● **What you have to do**
In the output, include exactly the lines from the beginning of the records up to and including the one that contains "36: (805, 341, 0.30)", and leave out the pictures.

● **Collected data entries**
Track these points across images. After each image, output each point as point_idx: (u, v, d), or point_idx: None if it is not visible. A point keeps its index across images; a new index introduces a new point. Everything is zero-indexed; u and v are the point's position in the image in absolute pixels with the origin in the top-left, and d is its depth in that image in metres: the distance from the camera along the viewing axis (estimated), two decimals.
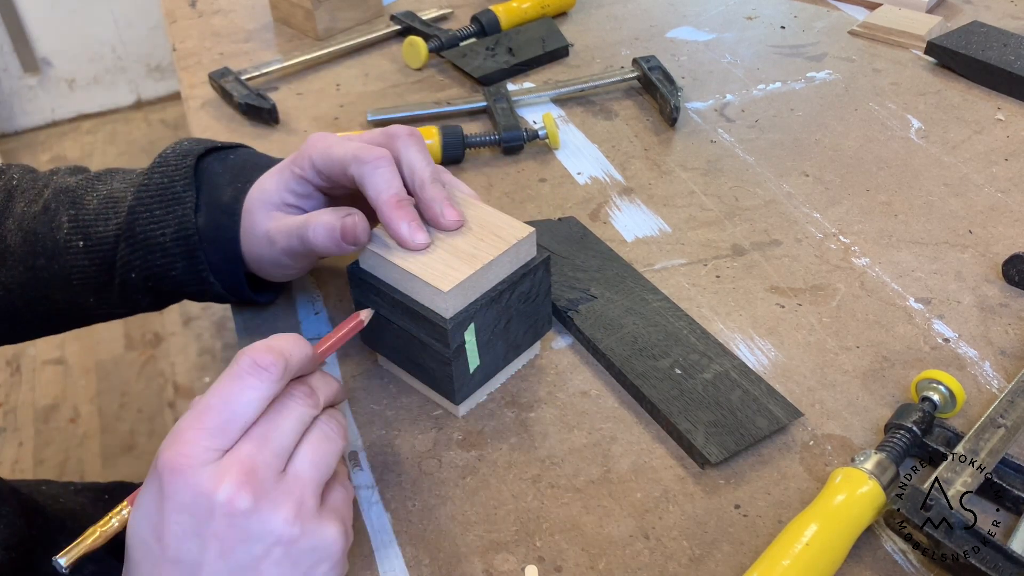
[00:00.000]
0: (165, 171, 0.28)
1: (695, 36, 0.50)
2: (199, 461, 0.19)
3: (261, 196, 0.27)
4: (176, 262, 0.28)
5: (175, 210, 0.27)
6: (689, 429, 0.26)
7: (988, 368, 0.29)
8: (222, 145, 0.30)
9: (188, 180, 0.28)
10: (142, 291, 0.28)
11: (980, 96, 0.43)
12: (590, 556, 0.24)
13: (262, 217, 0.27)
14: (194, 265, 0.28)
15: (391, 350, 0.27)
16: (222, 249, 0.28)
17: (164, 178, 0.28)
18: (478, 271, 0.25)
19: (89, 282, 0.28)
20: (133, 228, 0.27)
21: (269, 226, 0.27)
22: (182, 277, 0.28)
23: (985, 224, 0.35)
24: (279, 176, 0.27)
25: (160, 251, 0.27)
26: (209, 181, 0.28)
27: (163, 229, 0.27)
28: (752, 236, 0.35)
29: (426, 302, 0.25)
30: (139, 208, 0.27)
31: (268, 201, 0.27)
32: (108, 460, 0.87)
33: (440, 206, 0.25)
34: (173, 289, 0.28)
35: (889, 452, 0.25)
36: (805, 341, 0.30)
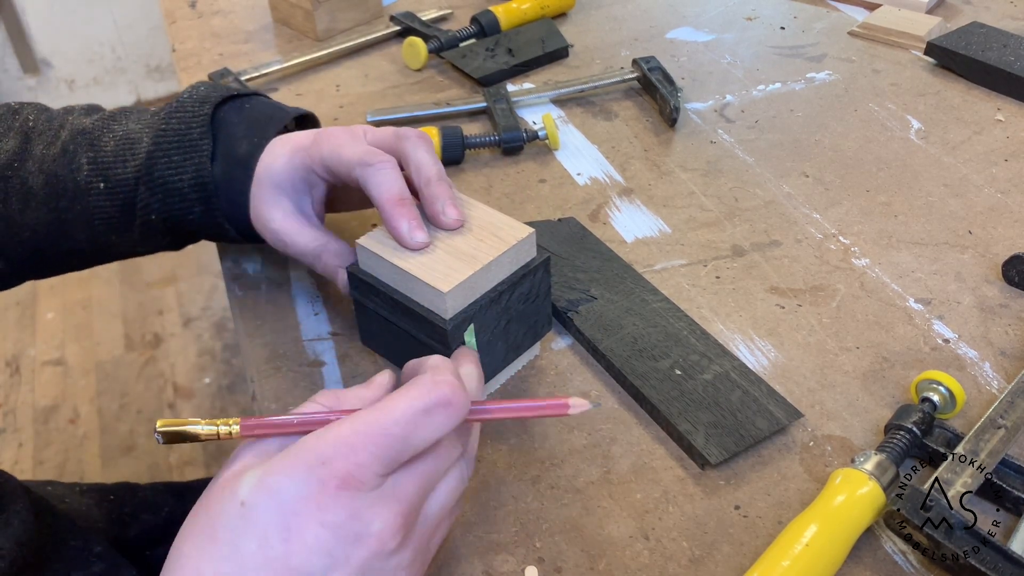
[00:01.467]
0: (183, 117, 0.29)
1: (695, 37, 0.50)
2: (368, 486, 0.18)
3: (269, 175, 0.28)
4: (194, 207, 0.28)
5: (192, 157, 0.28)
6: (689, 430, 0.26)
7: (988, 369, 0.29)
8: (239, 93, 0.30)
9: (205, 128, 0.28)
10: (161, 232, 0.29)
11: (980, 97, 0.43)
12: (590, 557, 0.24)
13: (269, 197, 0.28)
14: (210, 211, 0.28)
15: (390, 350, 0.27)
16: (235, 199, 0.28)
17: (181, 124, 0.28)
18: (478, 272, 0.24)
19: (111, 222, 0.29)
20: (152, 172, 0.28)
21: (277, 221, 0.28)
22: (199, 221, 0.29)
23: (985, 225, 0.35)
24: (290, 160, 0.28)
25: (179, 196, 0.28)
26: (225, 131, 0.29)
27: (180, 175, 0.28)
28: (752, 237, 0.35)
29: (426, 303, 0.25)
30: (157, 153, 0.28)
31: (276, 184, 0.28)
32: (108, 461, 0.87)
33: (443, 204, 0.25)
34: (191, 231, 0.30)
35: (889, 453, 0.25)
36: (805, 342, 0.30)
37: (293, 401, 0.29)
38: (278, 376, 0.29)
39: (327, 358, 0.30)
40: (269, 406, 0.29)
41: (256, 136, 0.29)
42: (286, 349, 0.31)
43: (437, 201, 0.26)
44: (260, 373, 0.30)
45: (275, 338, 0.31)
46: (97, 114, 0.30)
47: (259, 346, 0.31)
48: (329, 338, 0.31)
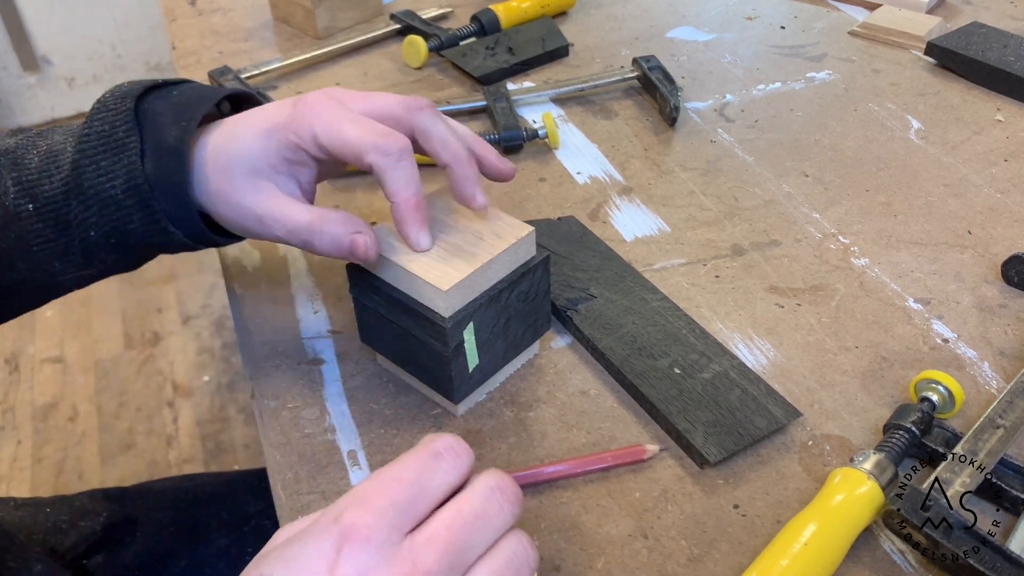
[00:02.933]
0: (105, 117, 0.25)
1: (695, 36, 0.50)
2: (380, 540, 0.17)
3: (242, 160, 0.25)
4: (132, 214, 0.25)
5: (121, 158, 0.25)
6: (688, 429, 0.26)
7: (987, 368, 0.29)
8: (164, 82, 0.27)
9: (130, 124, 0.25)
10: (106, 248, 0.26)
11: (980, 97, 0.43)
12: (588, 555, 0.24)
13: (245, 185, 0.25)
14: (151, 215, 0.25)
15: (390, 349, 0.27)
16: (173, 194, 0.25)
17: (105, 124, 0.25)
18: (477, 270, 0.24)
19: (49, 247, 0.26)
20: (81, 183, 0.25)
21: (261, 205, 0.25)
22: (141, 229, 0.25)
23: (984, 225, 0.35)
24: (265, 140, 0.25)
25: (113, 205, 0.25)
26: (152, 122, 0.25)
27: (112, 181, 0.25)
28: (751, 236, 0.35)
29: (425, 301, 0.25)
30: (83, 161, 0.25)
31: (252, 168, 0.25)
32: (107, 459, 0.86)
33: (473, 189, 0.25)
34: (136, 242, 0.26)
35: (888, 452, 0.25)
36: (804, 341, 0.30)
37: (292, 400, 0.29)
38: (277, 374, 0.29)
39: (326, 356, 0.30)
40: (269, 404, 0.29)
41: (186, 119, 0.25)
42: (285, 347, 0.30)
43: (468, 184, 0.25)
44: (259, 371, 0.30)
45: (274, 336, 0.31)
46: (23, 133, 0.27)
47: (258, 344, 0.31)
48: (328, 336, 0.31)
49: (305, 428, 0.28)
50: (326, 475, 0.26)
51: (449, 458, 0.18)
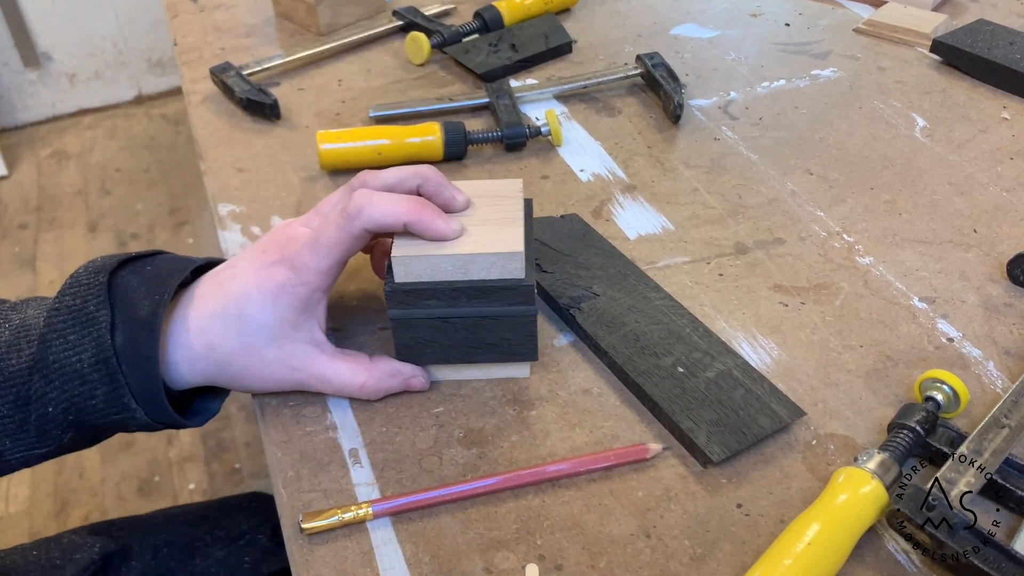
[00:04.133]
0: (77, 291, 0.25)
1: (699, 33, 0.50)
2: None
3: (261, 333, 0.25)
4: (96, 389, 0.24)
5: (90, 332, 0.24)
6: (691, 428, 0.26)
7: (992, 368, 0.29)
8: (138, 255, 0.27)
9: (102, 298, 0.25)
10: (62, 426, 0.25)
11: (985, 95, 0.43)
12: (591, 555, 0.24)
13: (275, 356, 0.26)
14: (115, 390, 0.24)
15: (447, 351, 0.27)
16: (141, 369, 0.24)
17: (76, 299, 0.25)
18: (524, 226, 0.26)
19: (3, 423, 0.25)
20: (46, 357, 0.24)
21: (302, 371, 0.26)
22: (102, 405, 0.25)
23: (990, 223, 0.35)
24: (275, 304, 0.25)
25: (78, 379, 0.24)
26: (124, 297, 0.25)
27: (79, 355, 0.24)
28: (755, 234, 0.35)
29: (497, 274, 0.25)
30: (51, 335, 0.24)
31: (273, 336, 0.25)
32: (107, 457, 0.87)
33: (449, 190, 0.26)
34: (95, 422, 0.25)
35: (892, 452, 0.25)
36: (808, 340, 0.30)
37: (292, 397, 0.29)
38: None
39: None
40: (270, 402, 0.28)
41: (158, 293, 0.25)
42: None
43: (442, 192, 0.26)
44: None
45: None
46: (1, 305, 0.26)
47: None
48: (330, 334, 0.31)
49: (306, 426, 0.27)
50: (327, 473, 0.26)
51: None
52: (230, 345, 0.25)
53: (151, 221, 1.18)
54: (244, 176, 0.40)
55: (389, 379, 0.27)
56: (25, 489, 0.83)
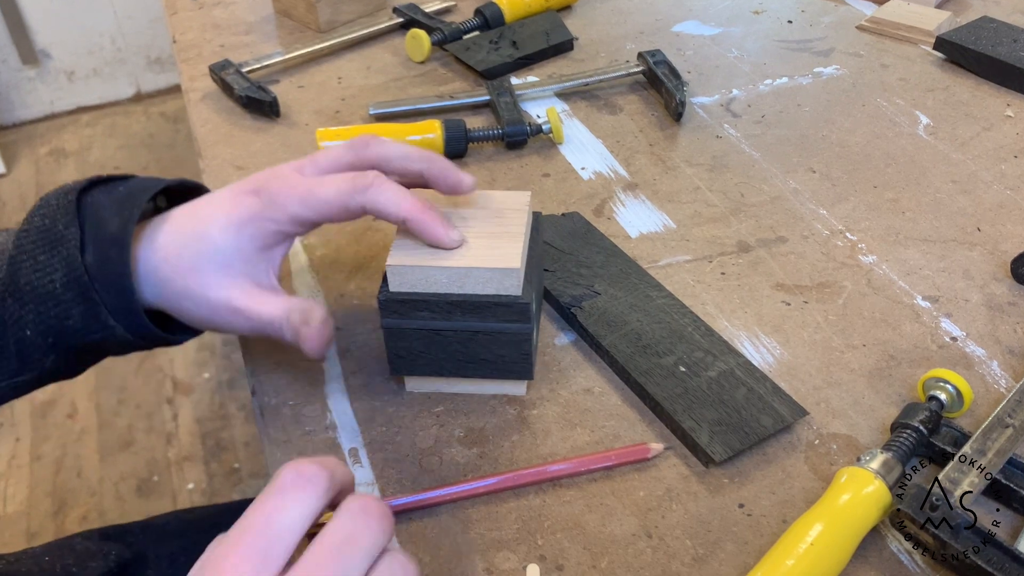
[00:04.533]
0: (46, 212, 0.24)
1: (701, 30, 0.49)
2: None
3: (214, 257, 0.25)
4: (71, 308, 0.24)
5: (60, 251, 0.24)
6: (693, 427, 0.26)
7: (996, 367, 0.29)
8: (109, 177, 0.26)
9: (70, 217, 0.24)
10: (42, 349, 0.25)
11: (989, 92, 0.43)
12: (592, 555, 0.23)
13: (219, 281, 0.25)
14: (91, 309, 0.24)
15: (440, 364, 0.27)
16: (114, 285, 0.24)
17: (45, 219, 0.24)
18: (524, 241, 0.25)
19: None
20: (17, 279, 0.24)
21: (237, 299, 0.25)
22: (79, 325, 0.24)
23: (994, 222, 0.35)
24: (237, 234, 0.25)
25: (52, 300, 0.24)
26: (94, 215, 0.25)
27: (51, 275, 0.24)
28: (758, 233, 0.35)
29: (492, 289, 0.25)
30: (20, 257, 0.24)
31: (225, 263, 0.25)
32: (106, 456, 0.86)
33: (455, 173, 0.25)
34: (76, 342, 0.25)
35: (895, 452, 0.24)
36: (811, 339, 0.30)
37: (292, 396, 0.28)
38: (278, 371, 0.29)
39: (328, 353, 0.30)
40: (269, 401, 0.28)
41: (128, 209, 0.24)
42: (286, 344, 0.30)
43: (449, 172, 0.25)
44: (260, 368, 0.29)
45: None
46: None
47: (259, 341, 0.30)
48: None
49: (306, 425, 0.27)
50: None
51: (297, 488, 0.18)
52: (182, 261, 0.25)
53: None
54: (243, 174, 0.39)
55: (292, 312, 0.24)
56: (23, 489, 0.83)
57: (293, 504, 0.17)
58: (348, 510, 0.18)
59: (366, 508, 0.18)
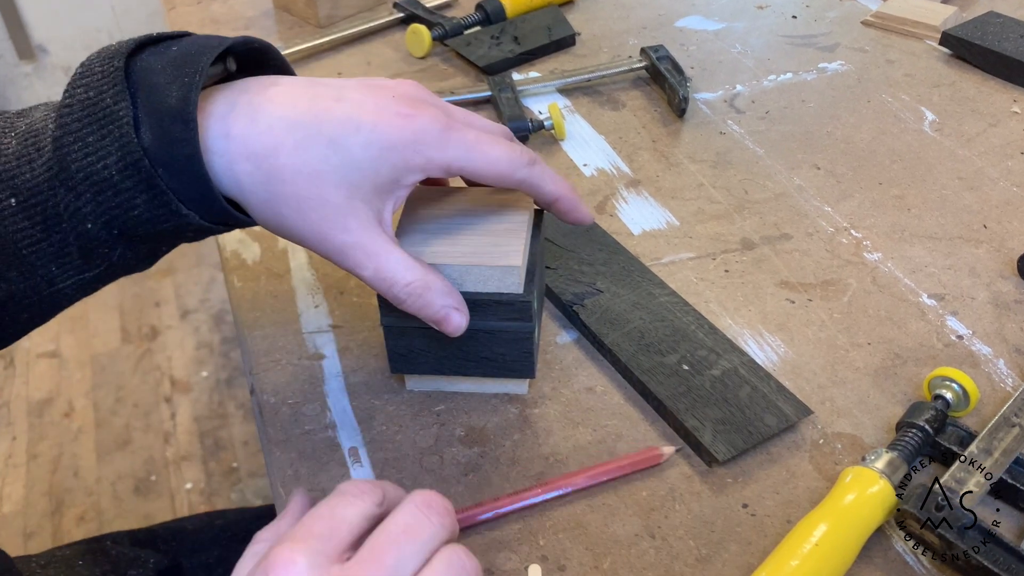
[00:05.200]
0: (89, 83, 0.20)
1: (704, 25, 0.49)
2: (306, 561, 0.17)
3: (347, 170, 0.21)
4: (134, 198, 0.20)
5: (111, 131, 0.20)
6: (696, 426, 0.26)
7: (1002, 366, 0.28)
8: (159, 36, 0.21)
9: (120, 87, 0.20)
10: (108, 243, 0.21)
11: (996, 88, 0.42)
12: (594, 555, 0.23)
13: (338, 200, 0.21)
14: (157, 197, 0.20)
15: (440, 362, 0.26)
16: (183, 170, 0.20)
17: (89, 91, 0.20)
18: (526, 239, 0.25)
19: (41, 247, 0.21)
20: (67, 165, 0.20)
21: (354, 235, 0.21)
22: (148, 215, 0.20)
23: (1000, 219, 0.35)
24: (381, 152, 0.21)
25: (110, 188, 0.20)
26: (147, 82, 0.20)
27: (104, 159, 0.20)
28: (762, 230, 0.34)
29: (494, 287, 0.24)
30: (66, 138, 0.20)
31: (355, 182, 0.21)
32: (103, 455, 0.86)
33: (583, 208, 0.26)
34: (146, 231, 0.21)
35: (900, 451, 0.24)
36: (815, 337, 0.30)
37: (292, 395, 0.28)
38: (277, 369, 0.29)
39: (328, 351, 0.30)
40: (268, 400, 0.28)
41: (189, 74, 0.20)
42: (286, 342, 0.30)
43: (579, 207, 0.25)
44: (259, 366, 0.29)
45: (275, 331, 0.30)
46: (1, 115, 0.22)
47: (258, 339, 0.30)
48: (330, 331, 0.30)
49: (305, 424, 0.27)
50: (327, 472, 0.26)
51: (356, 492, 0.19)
52: (301, 161, 0.21)
53: None
54: None
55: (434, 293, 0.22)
56: (19, 488, 0.83)
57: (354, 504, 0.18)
58: (411, 502, 0.18)
59: (429, 502, 0.18)
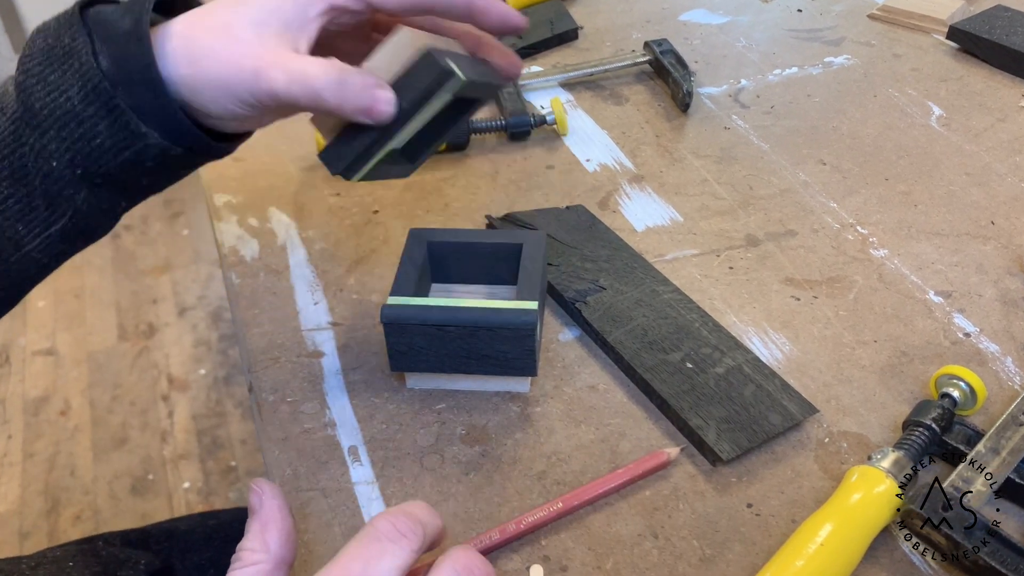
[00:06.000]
0: (47, 33, 0.22)
1: (709, 19, 0.48)
2: None
3: (248, 9, 0.22)
4: (96, 125, 0.21)
5: (71, 64, 0.21)
6: (700, 425, 0.25)
7: (1010, 364, 0.28)
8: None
9: (76, 27, 0.22)
10: (72, 183, 0.22)
11: (1003, 83, 0.42)
12: (597, 555, 0.23)
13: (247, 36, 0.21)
14: (118, 119, 0.21)
15: (438, 361, 0.26)
16: (139, 83, 0.21)
17: (48, 39, 0.22)
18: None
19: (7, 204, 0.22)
20: (31, 105, 0.21)
21: (263, 57, 0.21)
22: (108, 142, 0.22)
23: (1008, 215, 0.34)
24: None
25: (73, 120, 0.21)
26: (101, 20, 0.22)
27: (66, 92, 0.21)
28: (767, 226, 0.34)
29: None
30: (28, 81, 0.21)
31: (259, 20, 0.22)
32: (99, 454, 0.86)
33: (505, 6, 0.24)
34: (107, 166, 0.22)
35: (907, 450, 0.24)
36: (821, 335, 0.29)
37: (291, 393, 0.28)
38: (276, 367, 0.29)
39: (327, 348, 0.29)
40: (267, 398, 0.28)
41: (136, 7, 0.22)
42: (285, 339, 0.30)
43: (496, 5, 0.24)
44: (258, 364, 0.29)
45: (273, 328, 0.30)
46: None
47: (257, 336, 0.30)
48: (329, 328, 0.30)
49: (304, 423, 0.27)
50: (326, 471, 0.25)
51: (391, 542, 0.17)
52: (212, 20, 0.22)
53: (145, 212, 1.16)
54: (240, 166, 0.38)
55: (354, 77, 0.22)
56: (15, 488, 0.82)
57: (390, 554, 0.17)
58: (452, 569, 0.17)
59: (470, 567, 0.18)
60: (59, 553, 0.34)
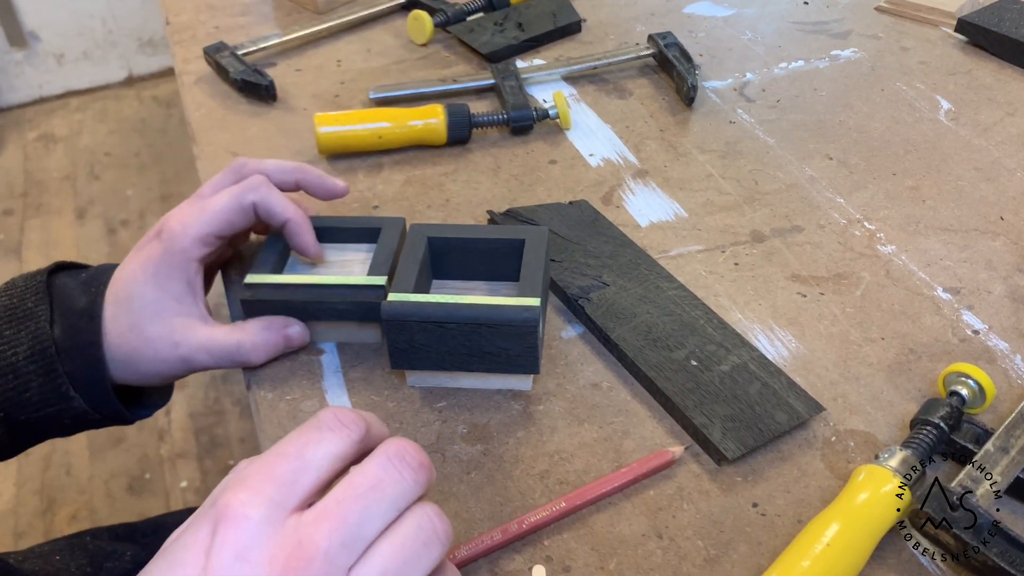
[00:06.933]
0: (13, 293, 0.26)
1: (714, 11, 0.48)
2: (260, 514, 0.16)
3: (148, 310, 0.26)
4: (31, 381, 0.25)
5: (27, 326, 0.25)
6: (705, 423, 0.25)
7: (1019, 361, 0.28)
8: (73, 264, 0.28)
9: (41, 295, 0.25)
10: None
11: (1013, 76, 0.41)
12: (600, 556, 0.23)
13: (160, 333, 0.26)
14: (52, 380, 0.25)
15: (439, 358, 0.26)
16: (81, 356, 0.25)
17: (13, 299, 0.26)
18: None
19: None
20: None
21: (183, 345, 0.26)
22: (38, 397, 0.25)
23: (1017, 210, 0.34)
24: (155, 277, 0.26)
25: (12, 372, 0.25)
26: (62, 293, 0.26)
27: (14, 348, 0.25)
28: (772, 222, 0.34)
29: None
30: None
31: (158, 312, 0.26)
32: (96, 453, 0.85)
33: (330, 180, 0.29)
34: (28, 416, 0.25)
35: (915, 449, 0.24)
36: (827, 332, 0.29)
37: (290, 391, 0.27)
38: (274, 364, 0.28)
39: (326, 345, 0.29)
40: (265, 396, 0.27)
41: (95, 286, 0.26)
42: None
43: (322, 182, 0.29)
44: None
45: None
46: None
47: None
48: None
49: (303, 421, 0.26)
50: None
51: (334, 427, 0.17)
52: (120, 326, 0.26)
53: (142, 207, 1.16)
54: None
55: (264, 332, 0.27)
56: (10, 487, 0.82)
57: (327, 441, 0.17)
58: (384, 453, 0.17)
59: (402, 454, 0.17)
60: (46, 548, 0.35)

● **Result for this exercise**
Track these points across images. After each image, output each point as point_idx: (u, v, d), or point_idx: None if it is not visible. A point keeps its index across images; a new index introduces a new point. Everything is zero-indexed; u and v are the point's position in the image in absolute pixels with the origin in the top-left, and d is its depth in that image in metres: the distance from the camera along the viewing axis (estimated), two decimals.
[00:00.000]
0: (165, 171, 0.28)
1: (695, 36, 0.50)
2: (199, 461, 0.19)
3: (261, 196, 0.27)
4: (176, 262, 0.28)
5: (175, 210, 0.27)
6: (689, 429, 0.26)
7: (988, 368, 0.29)
8: (222, 145, 0.30)
9: (188, 180, 0.28)
10: (142, 291, 0.28)
11: (980, 96, 0.43)
12: (590, 556, 0.24)
13: (262, 217, 0.27)
14: (194, 265, 0.28)
15: (391, 350, 0.27)
16: (222, 249, 0.28)
17: (164, 178, 0.28)
18: (478, 271, 0.25)
19: (89, 282, 0.28)
20: (133, 228, 0.27)
21: (269, 226, 0.27)
22: (182, 277, 0.28)
23: (985, 224, 0.35)
24: (279, 176, 0.27)
25: (160, 251, 0.27)
26: (209, 181, 0.28)
27: (163, 229, 0.27)
28: (752, 236, 0.35)
29: (426, 302, 0.25)
30: (139, 208, 0.27)
31: (268, 201, 0.27)
32: (108, 460, 0.87)
33: (440, 206, 0.25)
34: (173, 289, 0.28)
35: (889, 452, 0.25)
36: (805, 341, 0.30)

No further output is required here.